South Korean congressman and former Democratic presidential primary candidate Kim Doo-kwan told The Sydney Morning Herald and The Age that it was time for his country to do more on the global stage.

“South Korea is now recognised as a developed nation. We are ranked seventh in global export and sixth in military power,” he said. “Our global influence has risen.”

Yoon wants to take his mandate and South Korean diplomacy deeper into the US’s sphere of influence.

There is a well of gratitude here for the US Army’s role in the Korean War. American flags still fly high at political rallies for both parties, the South largely inherited the American democratic system and the US military remains a significant presence on the peninsula.

But for all of that emotional attachment, South Korea under both the liberal and conservative parties has been reluctant to embrace the security networks and alliances that Washington has built over the past four years to contain a rising China.

The fish shop in Ssangmun-dong, Seoul, made famous by where Netflix’s Squid Game.Credit:Sean Na

That is about to change.

“South Korea is going to be swinging towards the US-led security network,” said Jae Jok Park, an assistant professor of foreign policy at Hankuk University of Foreign Studies.

Critically, Yoon’s People Power Party has deep links with Japan’s conservative Liberal Democratic Party and the Kishida government in Tokyo.

Both sides want Korean-Japan relations to improve despite longstanding grievances over the war crimes of Japanese soldiers.

“Now Japan and South Korea under Yoon are very much willing to restore the relationship,” said Park.

That will further integrate Korea into the regional security framework that surrounds China. Australia plays a key role in that network, having weathered $20 billion in trade strikes from Beijing.

“The Yoon government does not think it is urgent to restore relations with North Korea, so Yoon does not need to pander to China,” said Park.

The message rubbed off on Korean voters, who despite their proximity and economic ties to China, have been turned off by Beijing’s aggressive stance.

“I want a president who crystal clearly says what he wants to say to the US and the Western world, and isn’t concerned about any counter reaction from China,” said Cha Kwang-il, a dentist who voted for Yoon on Wednesday.

“The Moon’s administration has been letting China get into its diplomatic decisions.

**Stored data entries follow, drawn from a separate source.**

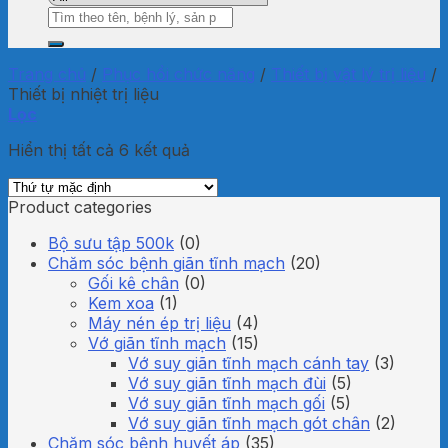
Tìm
kiếm:
Trang chủ
/
Phục hồi chức năng
/
Thiết bị vật lý trị liệu
/
Thiết bị nhiệt trị liệu
Lọc
Hiển thị tất cả 6 kết quả
Product categories
Bộ sưu tập 500k
(0)
Chăm sóc bệnh giãn tĩnh mạch
(20)
Gối kê chân
(0)
Kem xoa
(1)
Máy nén ép trị liệu
(4)
Vớ giãn tĩnh mạch
(15)
Vớ suy giãn tĩnh mạch cánh tay
(3)
Vớ suy giãn tĩnh mạch đùi
(5)
Vớ suy giãn tĩnh mạch gối
(5)
Vớ suy giãn tĩnh mạch gót chân
(2)
Chăm sóc bệnh huyết áp
(35)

We sure need to be concerned about China, but not to an extent in which we can’t say what we must because of China.”

Hong Jung-hee, a 47-year-old artist from Gangnam said she voted for Yoon because she wanted a strong “man who can power through difficult times”.

“Unlike the US and other Western countries, South Korea so far has been heavily reliant on China,” she said. “I think South Korea needs to be more comprehensive in its diplomatic relations. The US has helped South Korea a lot in history.”

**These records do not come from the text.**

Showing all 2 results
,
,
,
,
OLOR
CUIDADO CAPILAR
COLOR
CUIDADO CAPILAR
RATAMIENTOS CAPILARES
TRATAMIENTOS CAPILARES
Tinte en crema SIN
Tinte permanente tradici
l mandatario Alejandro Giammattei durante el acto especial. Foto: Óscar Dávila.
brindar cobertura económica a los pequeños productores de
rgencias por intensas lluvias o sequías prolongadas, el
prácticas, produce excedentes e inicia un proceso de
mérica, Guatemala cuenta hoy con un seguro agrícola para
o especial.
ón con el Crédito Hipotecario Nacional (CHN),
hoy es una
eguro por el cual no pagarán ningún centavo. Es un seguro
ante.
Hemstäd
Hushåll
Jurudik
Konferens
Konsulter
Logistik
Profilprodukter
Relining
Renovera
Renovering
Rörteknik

Others are not ready to let go of their country’s more cautious diplomatic past, fearing it could harm them if there is an outbreak of war on the Korean Peninsula.

“Our national security will be at risk if we let a person like Yoon take the highest post,” said Min Kyung-chil, 81, a retired civil servant, who lived through the Korean War.

The Democratic Party’s candidate Lee Jae-myung Lee accused Yoon of fearmongering during the campaign. “It is important to win a war, but it is more important to win without a war and the most important thing is to create [an] environment where there is no need to go to war,” he said.

Hwang Jung-min, a 29-year-old researcher, was worried enough about Korea’s future under Yoon’s diplomatic policies to go to the last Lee campaign event late on Tuesday night.

“If western countries are concerned about global security and war issues, I think they would lean more towards supporting Lee than Yoon for the sake of bringing peace to the world,” she said.

Now Western governments will not have a choice. Yoon and his vision for a strong Korea are here to stay for the next five years.